Previous observations of increased Cd-sensitivity of the hma4 mutant have been confirmed here and extended by the analysis of the hma double mutant. The effect of the hma4 and hma2,hma4 mutations on the sensitivity of root growth to Cd was more consistently apparent in the cad1 background compared with the CAD1 lines. Similarly, the effect of Cd on shoot growth was less apparent in the CAD1 lines where a difference between the wild-type and hma4 or hma2,hma4 was only observed at the lowest concentration tested. Since the effect of hma2 and hma4 is to cause increased Cd accumulation in roots but decreased Cd in shoots, the inhibition of shoot growth is presumably primarily the result of inhibition of root growth or metabolism. One possibility is that Cd accumulation in roots specifically inhibits translocation of Zn, or possibly some other metal ions, to shoots. Although the absence of PCs in the cad1 lines coupled with the loss of HMA function resulted in a more consistently observable effect on growth inhibition, the effect of the hma mutations was to increase Cd-sensitivity by c. two- to threefold at most. In contrast, PC deficiency results in a 10- to 20-fold increase in Cd sensitivity.

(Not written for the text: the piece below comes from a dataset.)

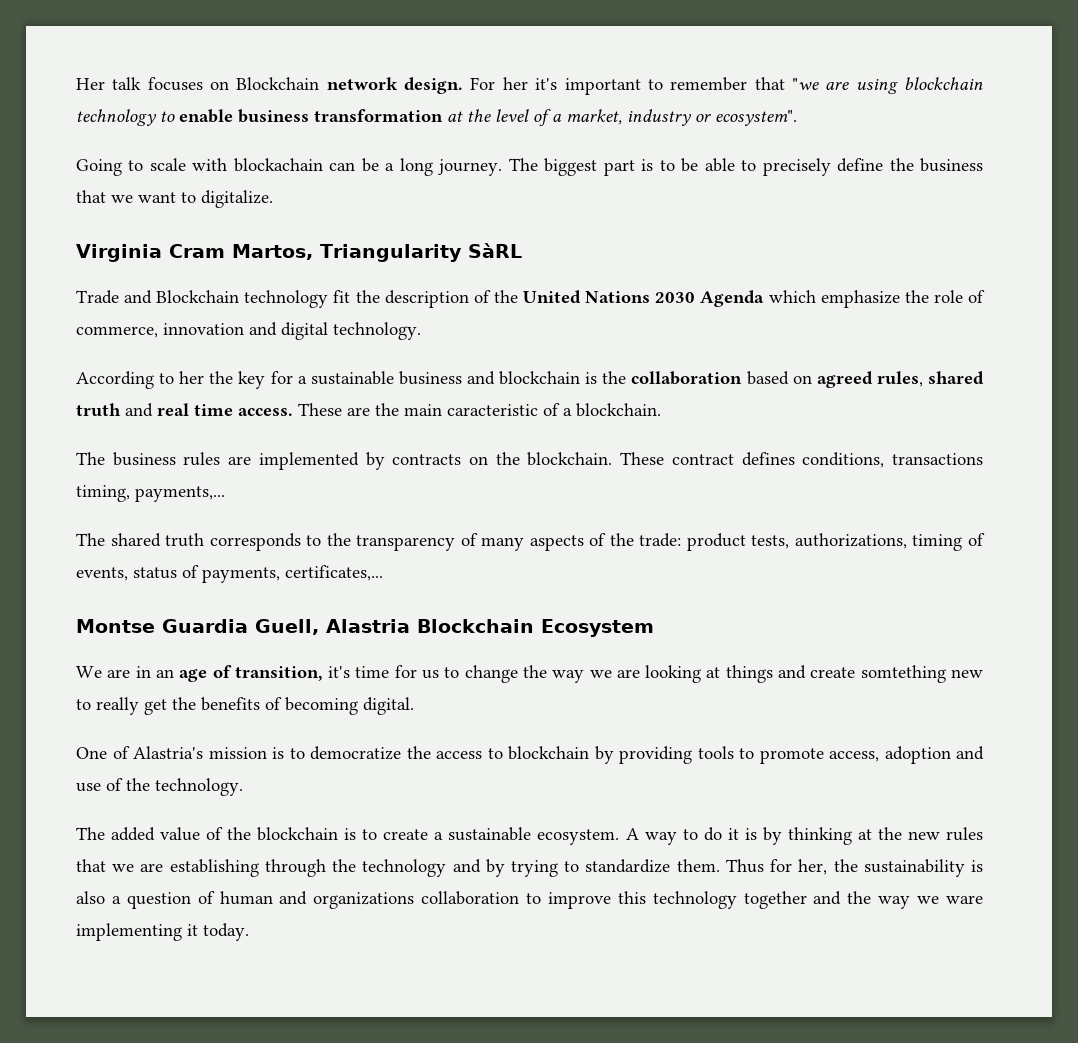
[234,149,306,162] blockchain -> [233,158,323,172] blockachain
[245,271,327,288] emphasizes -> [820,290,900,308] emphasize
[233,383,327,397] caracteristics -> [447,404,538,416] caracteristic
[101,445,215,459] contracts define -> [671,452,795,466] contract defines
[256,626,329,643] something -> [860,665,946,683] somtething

Thus, while the HMAs have a major role in Cd translocation, their loss had relatively little effect on Cd sensitivity. In contrast, previous observations have shown that over-expression of HMA4 from a heterologous promoter can confer increased Cd tolerance, while, in general, over-expression of CAD1 has little effect. In A. halleri, a species which hyperaccumulates and tolerates high concentrations of Zn and Cd, a major QTL locus conferring Cd tolerance corresponded to a highly expressed HMA4 gene (Courbot et al., 2007) and a recent study using RNAi has shown that HMA4 is required for Cd tolerance (Hanikenne et al., 2008). This demonstrates that an increased capacity to translocate Cd from roots to shoots via the HMAs is required to confer a significant capacity for increased Cd accumulation and tolerance. In contrast, as shown here, the loss of the HMAs by mutation has only a small effect on tolerance even though there is a large effect on root-to-shoot translocation.